1) What risks will the company incur if it increases its long-term debt from US\$100 million to US\$150 million by taking on 40 million in euro debt based on current exchange rates of 0.80 euros to US\$1? (The euro debt will pay a 7% coupon.)
How would changes in exchange rates between the euro and U.S. dollar impact the firm's capital structure and interest payments on the euros?

2.) Mr. Matsui tells you to assume the company's equity will remain at US\$150 million and will not change when the euro debt is issued. He wants you chart (graph) how exchange rates will impact the capital structure of the firm and interest payments on the euro-denominated debt. In addition, he wants you to explain the graphs in a bulleted PowerPoint presentation.

Use Microsoft Excel to graph the capital structure of the firm in U.S. dollars based on changes in exchange rates. Use two scenarios: U.S. dollar appreciation against the euro and U.S. dollar depreciation against the euro. For capital structure, graph to total capital structure, debt, and equity.

Below is my Scenario:

As a senior financial analyst for Fresh Juices, Inc., the largest fresh fruit drink company in the United States, you are a key player in corporate finance for the business. You are consulted on major capital projects, prepare analysis for executive officers, present material at senior management meetings, and play the overall role of advisor to executive and senior officers.

Fresh Juices, Inc. has witnessed its sales grow from US\$1 million in the first year of operations in 1970 to US\$1.5 billion last year. The company started as a regional supplier of fresh fruit drinks in California and initially expanded in the West. However, over the last 15 years, the company has moved further east, north, and south.
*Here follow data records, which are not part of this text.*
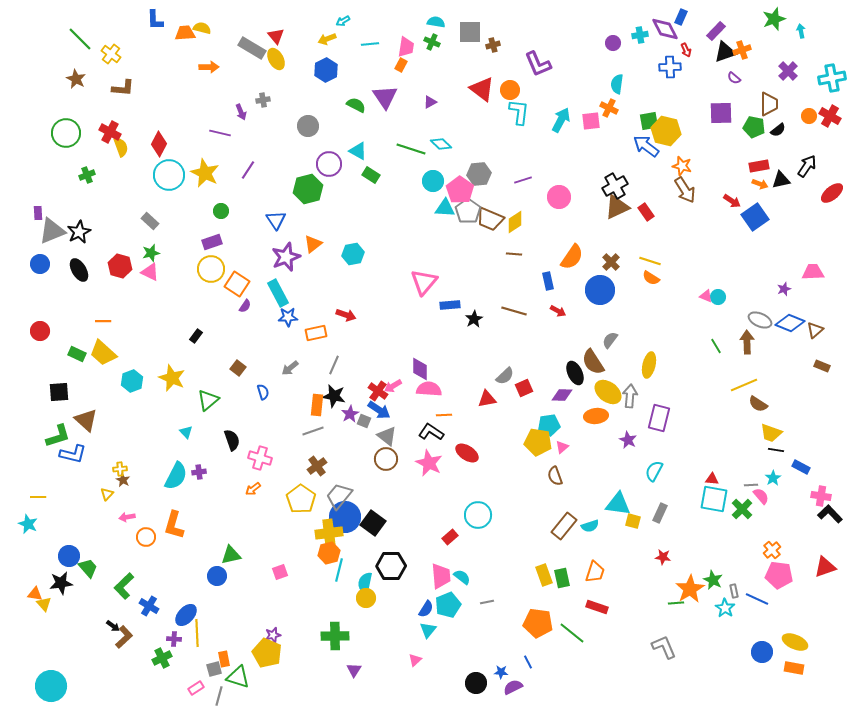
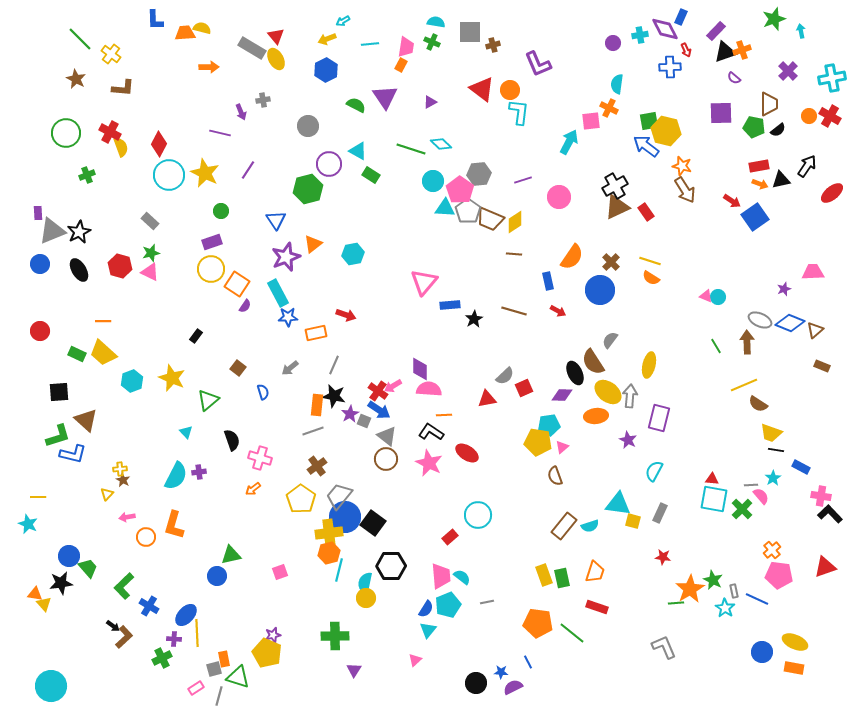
cyan arrow at (561, 120): moved 8 px right, 22 px down
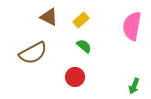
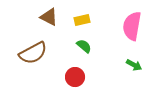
yellow rectangle: moved 1 px right; rotated 28 degrees clockwise
green arrow: moved 21 px up; rotated 84 degrees counterclockwise
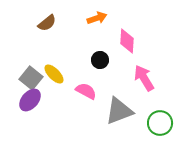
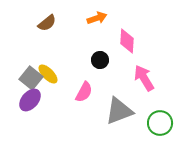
yellow ellipse: moved 6 px left
pink semicircle: moved 2 px left, 1 px down; rotated 90 degrees clockwise
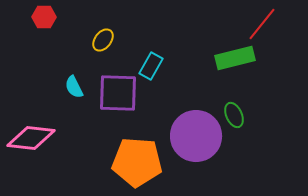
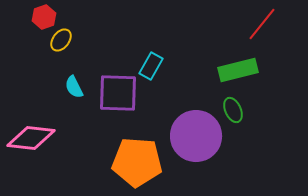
red hexagon: rotated 20 degrees counterclockwise
yellow ellipse: moved 42 px left
green rectangle: moved 3 px right, 12 px down
green ellipse: moved 1 px left, 5 px up
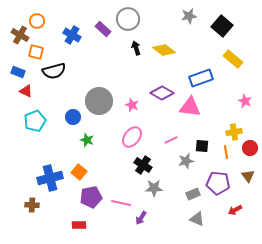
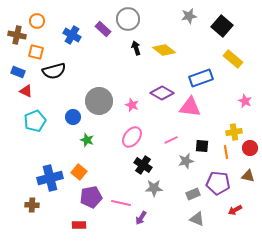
brown cross at (20, 35): moved 3 px left; rotated 18 degrees counterclockwise
brown triangle at (248, 176): rotated 40 degrees counterclockwise
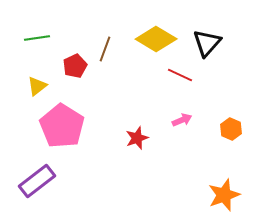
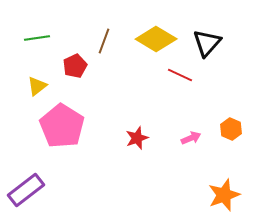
brown line: moved 1 px left, 8 px up
pink arrow: moved 9 px right, 18 px down
purple rectangle: moved 11 px left, 9 px down
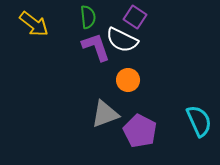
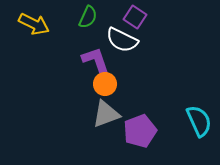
green semicircle: rotated 30 degrees clockwise
yellow arrow: rotated 12 degrees counterclockwise
purple L-shape: moved 14 px down
orange circle: moved 23 px left, 4 px down
gray triangle: moved 1 px right
purple pentagon: rotated 24 degrees clockwise
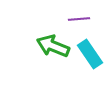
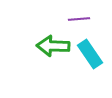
green arrow: rotated 20 degrees counterclockwise
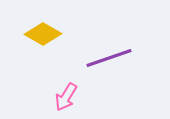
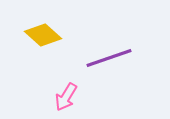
yellow diamond: moved 1 px down; rotated 12 degrees clockwise
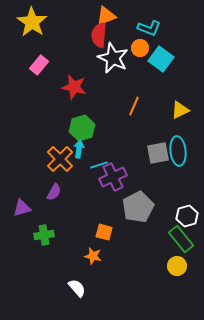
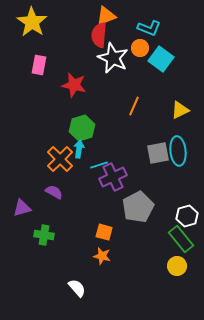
pink rectangle: rotated 30 degrees counterclockwise
red star: moved 2 px up
purple semicircle: rotated 90 degrees counterclockwise
green cross: rotated 18 degrees clockwise
orange star: moved 9 px right
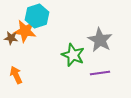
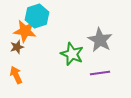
brown star: moved 6 px right, 9 px down; rotated 24 degrees counterclockwise
green star: moved 1 px left, 1 px up
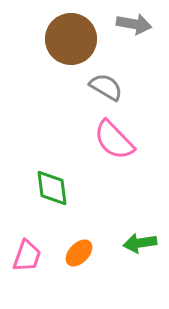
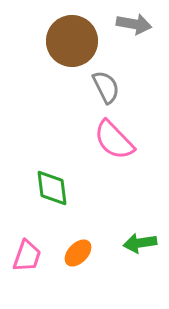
brown circle: moved 1 px right, 2 px down
gray semicircle: rotated 32 degrees clockwise
orange ellipse: moved 1 px left
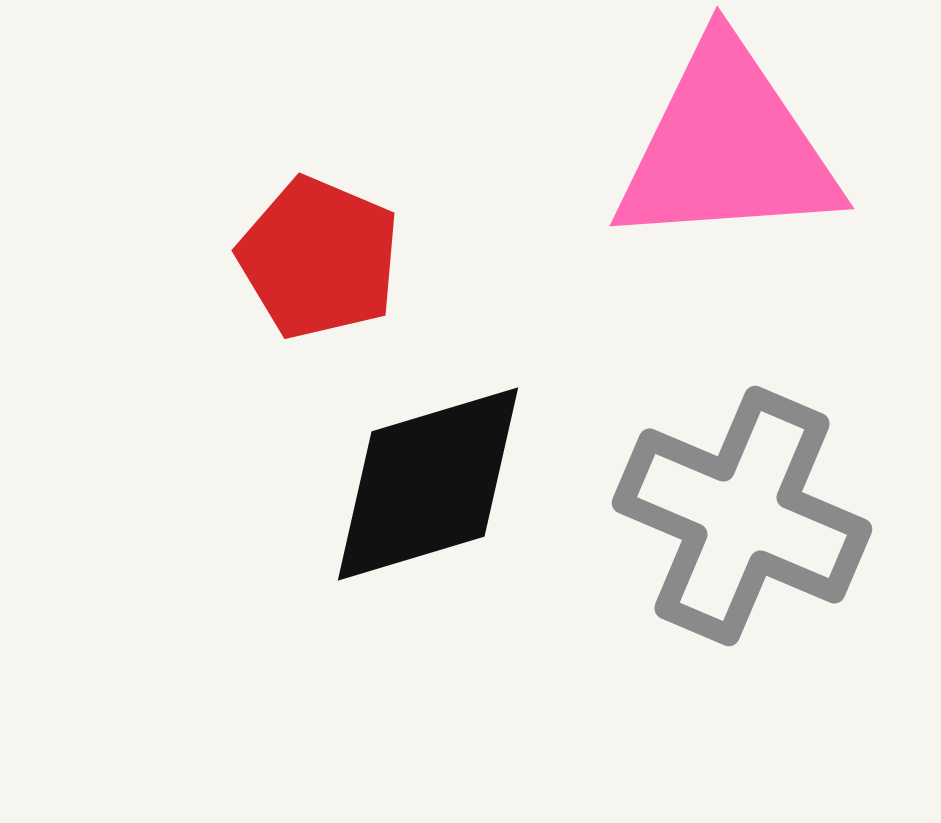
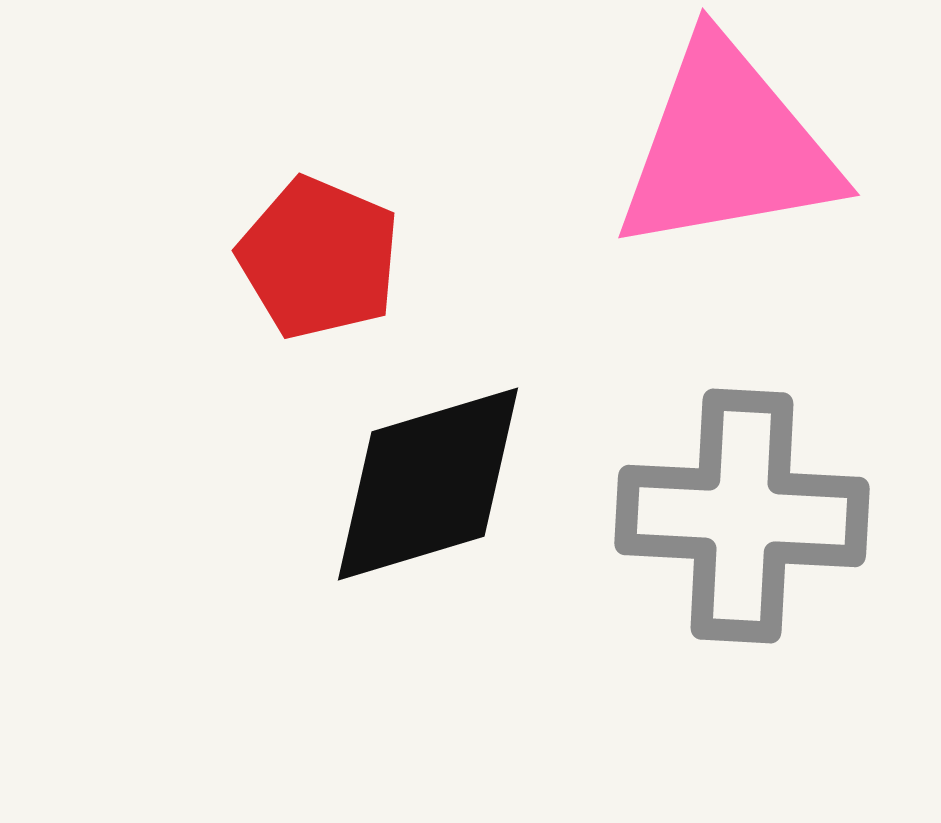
pink triangle: rotated 6 degrees counterclockwise
gray cross: rotated 20 degrees counterclockwise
Today, the company's lines of products can be found on the shelves of any major grocery store in the U.S., and its market share of fresh fruit drinks is 80% in the United States.

The Drive to Expand Internationally

On a recent trip to Canada and Latin America, Hector Vasquez, the company's chief executive officer (CEO), noted the lack of fresh fruit drinks in the supermarkets. When he returned, he brought in all of his senior officers and said, "I want to be international in a year. We have a great product, and I think we can compete effectively in North and South America, Europe, and Asia. My recent travels confirmed my suspicion that fresh fruit drinks like ours do not exist outside the U.S.," he said. "Furthermore, with the U.S. market growing at 2% annually, we need to find other markets that have the potential to grow at a faster pace."

Mr. Vasquez asked your boss, Bonita Galloway, to head up the team to do the analysis on international opportunities and report back to him in the coming weeks. With that, he dismissed the meeting, and the senior officers left.

The Meeting

The U.S. business was so mature and was not growing rapidly, so Ms. Galloway thought international expansion might be just what the company needed. She was concerned that the company's profit margins would start to be squeezed in the company years if the firm did not find other sources of revenue growth. This would force the company to make drastic cost cuts and could potentially impact Fresh Juices' ability to compete.

Given your role in the organization, Ms. Galloway immediately thought of you as the finance lead on this project. She called you to her office to discuss what happened at the meeting with Mr. Vasquez.

After briefing you, she said, "I want you to be the primary contact on this. I will need you to work closely with the various departments that will be involved with this effort. Specifically, I need to lean on your analytical capabilities because we need to make objective decisions. I need you to give me the facts?not what you think I want to hear. This is important to the future of the company. I know I can count on you."